Trecho do texto:
★ ★ ★ ★ ★ ★ ★
Títulos já bastariam

 

Quem tem alguma dúvida sobre as razões que me levaram a deixar o Diário do Grande ABC – e quem pretender confirmar a verdade dos fatos que tenho cansado de repetir – não pode perder a oportunidade de ler ou reler aqueles textos da coluna Contexto ABC. Está tão clara e objetiva a linha de entusiasmo e de desencanto com a região, que contaminou o próprio Diário do Grande ABC, que é até dispensável a leitura de todos os textos. Uma leitura rápida e cronologicamente crescente dos títulos será suficiente para entender o que se passou.

 

Uma das 22 colunas é emblemática do momento em que este jornalista já começava a dar sinais de que duvidava de transformações na regionalidade desta Província. Em cinco de julho, ou seja, três meses após a coluna inaugural, publicada em 12 de abril, abri o título de Contexto ABC com o seguinte enunciado: “Desmanche de cidadania arrefece força do jornal”. Acredito que ao consumir a coluna sugerida, o leitor vai começar a compreender o que se passava.

 

No fundo, e isso é muito importante para que se entenda a dimensão da situação, o Diário do Grande ABC confirmou a suspeita que ganhou corpo durante os meses em que pretendi a criação do Defenda Grande ABC. Imaginei que o fracasso daquela iniciativa, um fracasso ditado pela evasão de quem se preocupou com os riscos pessoais que aquela proposta poderia desencadear, não se consumou por qualquer outro motivo que seja diferente do que vivenciei agora no Diário do Grande ABC: falta cidadania numa região acéfala de institucionalidades. E aonde falta cidadania, o amedrontamento, o recuo, a baixa reflexividade e a contenção formam um exército de desventurados. Sobram poucos ao enfrentamento.
★ ★ ★ ★ ★ ★ ★
Linhas armazenadas:

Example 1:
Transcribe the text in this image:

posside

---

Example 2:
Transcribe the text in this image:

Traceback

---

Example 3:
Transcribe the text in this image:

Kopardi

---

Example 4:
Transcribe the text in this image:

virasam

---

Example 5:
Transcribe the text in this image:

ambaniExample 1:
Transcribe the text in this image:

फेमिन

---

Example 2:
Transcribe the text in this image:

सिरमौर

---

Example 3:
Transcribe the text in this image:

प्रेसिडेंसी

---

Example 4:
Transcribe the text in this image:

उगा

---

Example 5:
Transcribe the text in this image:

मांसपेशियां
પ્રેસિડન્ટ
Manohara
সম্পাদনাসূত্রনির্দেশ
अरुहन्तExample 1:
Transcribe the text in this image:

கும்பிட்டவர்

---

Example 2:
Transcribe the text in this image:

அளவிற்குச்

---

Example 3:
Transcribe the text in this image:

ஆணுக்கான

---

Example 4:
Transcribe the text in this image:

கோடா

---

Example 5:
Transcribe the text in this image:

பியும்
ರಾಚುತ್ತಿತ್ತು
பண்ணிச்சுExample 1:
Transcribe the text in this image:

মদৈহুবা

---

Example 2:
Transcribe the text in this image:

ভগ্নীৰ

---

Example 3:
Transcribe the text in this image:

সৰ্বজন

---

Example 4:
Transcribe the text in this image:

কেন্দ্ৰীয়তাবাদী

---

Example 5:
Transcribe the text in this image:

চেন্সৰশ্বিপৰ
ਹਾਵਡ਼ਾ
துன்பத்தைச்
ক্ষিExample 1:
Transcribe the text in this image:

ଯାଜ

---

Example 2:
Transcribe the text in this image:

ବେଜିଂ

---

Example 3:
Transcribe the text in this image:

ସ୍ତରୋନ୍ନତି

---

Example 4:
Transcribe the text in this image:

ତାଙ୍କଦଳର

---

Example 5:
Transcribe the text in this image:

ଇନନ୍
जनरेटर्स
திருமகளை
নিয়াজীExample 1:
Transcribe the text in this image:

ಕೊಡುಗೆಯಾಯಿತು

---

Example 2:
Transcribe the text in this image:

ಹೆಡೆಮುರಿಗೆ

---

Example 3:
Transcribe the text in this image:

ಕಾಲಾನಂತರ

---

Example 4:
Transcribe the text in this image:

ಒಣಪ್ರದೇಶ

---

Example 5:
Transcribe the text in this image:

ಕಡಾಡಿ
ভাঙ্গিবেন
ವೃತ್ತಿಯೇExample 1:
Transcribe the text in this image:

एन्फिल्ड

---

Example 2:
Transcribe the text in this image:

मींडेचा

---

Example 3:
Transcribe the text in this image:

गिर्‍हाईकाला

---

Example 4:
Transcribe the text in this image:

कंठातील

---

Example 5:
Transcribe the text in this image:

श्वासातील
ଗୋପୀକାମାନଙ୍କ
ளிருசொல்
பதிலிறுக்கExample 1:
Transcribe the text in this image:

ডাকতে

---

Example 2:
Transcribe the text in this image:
★ ★ ★ ★ ★ ★ ★
Reproduza sem alterações a parte do trecho do texto que começa com as palavras "Títulos já bastariam" e termina com "que se passou.".

Resposta final:
Títulos já bastariam

 

Quem tem alguma dúvida sobre as razões que me levaram a deixar o Diário do Grande ABC – e quem pretender confirmar a verdade dos fatos que tenho cansado de repetir – não pode perder a oportunidade de ler ou reler aqueles textos da coluna Contexto ABC. Está tão clara e objetiva a linha de entusiasmo e de desencanto com a região, que contaminou o próprio Diário do Grande ABC, que é até dispensável a leitura de todos os textos. Uma leitura rápida e cronologicamente crescente dos títulos será suficiente para entender o que se passou.